Hoje, assistimos a um reposicionamento estratégico. De forma crescente, as empresas estão a repensar o seu grau de dependência face aos hyperscalers — não apenas pelos custos associados, mas sobretudo pela necessidade de recuperar o controlo sobre os seus dados, processos e capacidade de inovação. No atual contexto tecnológico, marcado pela ascensão da inteligência artificial e por exigências crescentes de soberania digital, as empresas deixaram de olhar para a centralização como sendo uma vantagem.
A cloud foi vendida como uma solução económica. Mas a promessa nem sempre correspondeu à realidade. Workloads intensivos, como os utilizados no treino de modelos de IA ou em análises massivas de dados, geram custos variáveis e difíceis de prever. Um relatório da Andreessen Horowitz já alertava, em 2022, que a elevada dependência da cloud pública podia custar às empresas até 100 mil milhões de dólares em valor de mercado.
Os dados mais recentes confirmam essa tendência. Numa pesquisa com os CIO da banca, citada pela Computerworld, a percentagem de empresas que planeiam repatriar cargas de trabalho subiu de 43% em 2020 para 83% em 2024. Não se trata de nostalgia tecnológica. É uma resposta racional às pressões orçamentais e ao imperativo de manter a margem operacional.
Dados sensíveis, controlo estratégico
Mas o custo é apenas um lado da equação. O outro — talvez mais relevante a médio prazo — é o controlo de dados. À medida que a IA se torna central na tomada de decisões, as organizações percebem que não podem correr o risco de depender de infraestruturas sobre as quais não têm visibilidade total.
A questão da soberania digital — especialmente em regiões com regulações rigorosas como a União Europeia — impõe novas exigências. A proximidade dos dados aos seus utilizadores, a latência reduzida, o cumprimento do RGPD e a capacidade de operar sem interferência externa tornaram-se argumentos estratégicos. A resposta está em soluções local-first, que garantem performance, segurança e autonomia.
A cloud não vai desaparecer. Longe disso. Mas o seu papel no ecossistema digital vai tornar-se mais específico e menos dominante.

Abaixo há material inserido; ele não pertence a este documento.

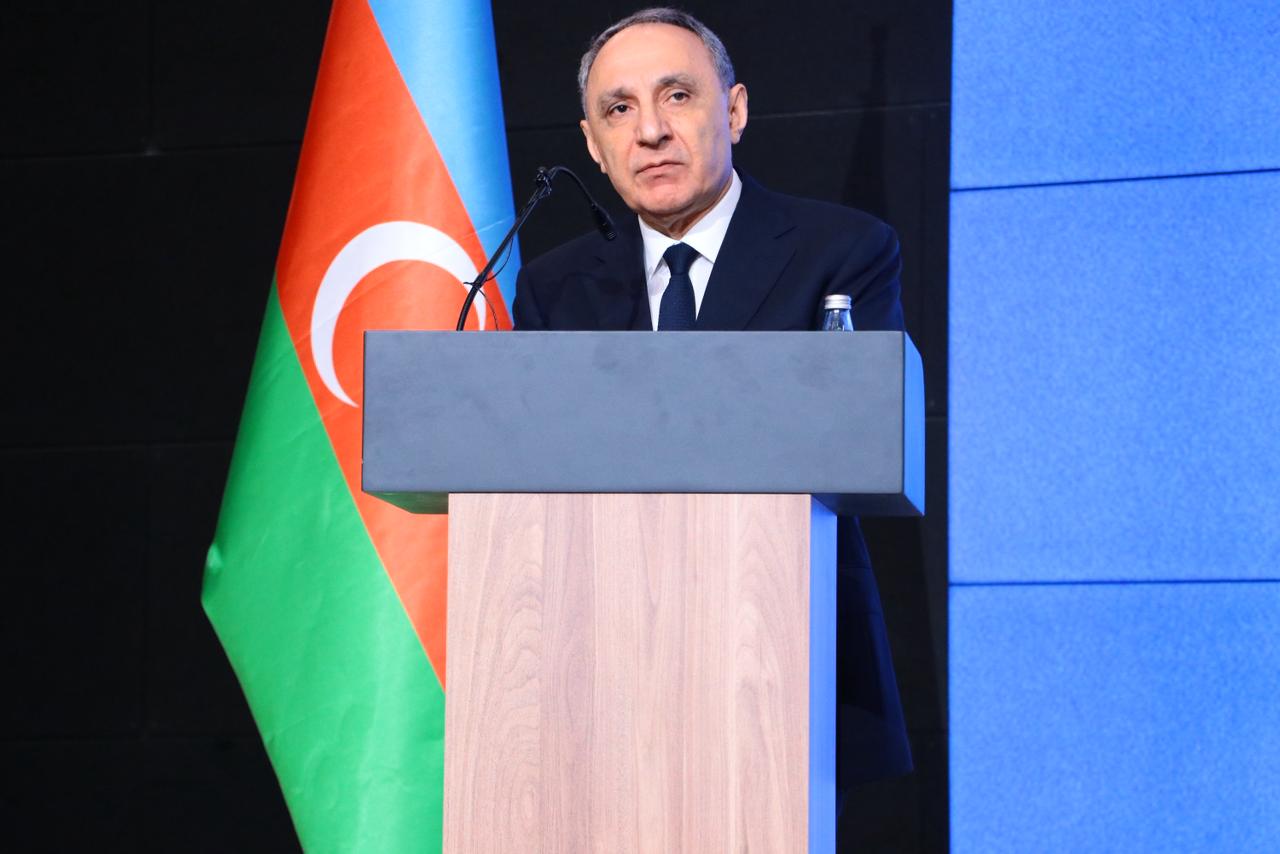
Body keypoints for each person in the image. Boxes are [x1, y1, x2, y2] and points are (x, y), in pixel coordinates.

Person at [513, 6, 912, 797]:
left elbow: (858, 439)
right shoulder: (555, 286)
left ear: (733, 111)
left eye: (677, 96)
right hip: (599, 677)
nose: (650, 131)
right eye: (618, 109)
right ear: (593, 145)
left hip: (784, 663)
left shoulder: (842, 251)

As empresas estão a adotar arquiteturas híbridas, que combinam cloud pública, infraestruturas on-premises e plataformas especializadas.
Modelos como o Llama, da Meta, e tecnologias como os CRDTs (Conflict-free Replicated Data Types) estão a permitir a criação de soluções descentralizadas, eficazes e colaborativas — sem comprometer segurança ou eficiência. A GitHub, por exemplo, já demonstra as vantagens de conciliar colaboração cloud com processamento local.

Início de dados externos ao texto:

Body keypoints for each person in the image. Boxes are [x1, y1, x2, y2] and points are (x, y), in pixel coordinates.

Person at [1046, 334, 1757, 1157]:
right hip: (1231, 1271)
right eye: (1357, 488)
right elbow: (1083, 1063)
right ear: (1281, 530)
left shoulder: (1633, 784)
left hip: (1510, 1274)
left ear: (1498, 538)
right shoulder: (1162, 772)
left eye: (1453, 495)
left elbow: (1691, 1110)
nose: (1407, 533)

Este movimento não representa um retrocesso. Pelo contrário: representa maturidade. Depois da euforia da migração para a cloud, as empresas estão a perceber que a diversidade tecnológica é não só possível como desejável.
Estamos perante uma mudança estrutural, uma das mais relevantes da última década na área das tecnologias empresariais. A diversificação das plataformas de dados é inevitável e saudável. Com o advento da IA, a conformidade legal e a eficiência de custos são decisivos, as organizações que souberem equilibrar escalabilidade com controlo local estarão melhor posicionadas para inovar — e vencer.
Os hyperscalers cumpriram um papel fundamental. Mas não foram feitos para serem solução única. A pluralidade voltou a ser uma virtude.